> _Task directions_: Find and copy every line in the records that includes the string "input".

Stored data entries
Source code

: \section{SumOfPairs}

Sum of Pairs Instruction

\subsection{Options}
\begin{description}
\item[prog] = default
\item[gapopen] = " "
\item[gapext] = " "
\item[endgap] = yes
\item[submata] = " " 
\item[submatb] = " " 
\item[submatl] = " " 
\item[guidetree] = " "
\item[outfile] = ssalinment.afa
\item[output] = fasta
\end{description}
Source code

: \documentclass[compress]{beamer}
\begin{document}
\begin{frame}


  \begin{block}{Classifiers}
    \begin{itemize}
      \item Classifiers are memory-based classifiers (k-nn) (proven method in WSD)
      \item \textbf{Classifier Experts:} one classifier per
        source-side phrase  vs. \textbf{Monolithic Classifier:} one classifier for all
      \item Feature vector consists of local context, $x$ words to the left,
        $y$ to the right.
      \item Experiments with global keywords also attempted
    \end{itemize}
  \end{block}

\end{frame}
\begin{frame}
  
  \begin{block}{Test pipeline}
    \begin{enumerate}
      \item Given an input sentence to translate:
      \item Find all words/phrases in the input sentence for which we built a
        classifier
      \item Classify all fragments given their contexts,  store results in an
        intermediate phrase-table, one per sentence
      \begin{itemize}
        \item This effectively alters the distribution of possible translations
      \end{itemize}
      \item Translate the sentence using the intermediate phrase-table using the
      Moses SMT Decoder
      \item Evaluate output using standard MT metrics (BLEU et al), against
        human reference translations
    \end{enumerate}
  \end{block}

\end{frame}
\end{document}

> _Result of this exercise_:
      \item Given an input sentence to translate:
      \item Find all words/phrases in the input sentence for which we built a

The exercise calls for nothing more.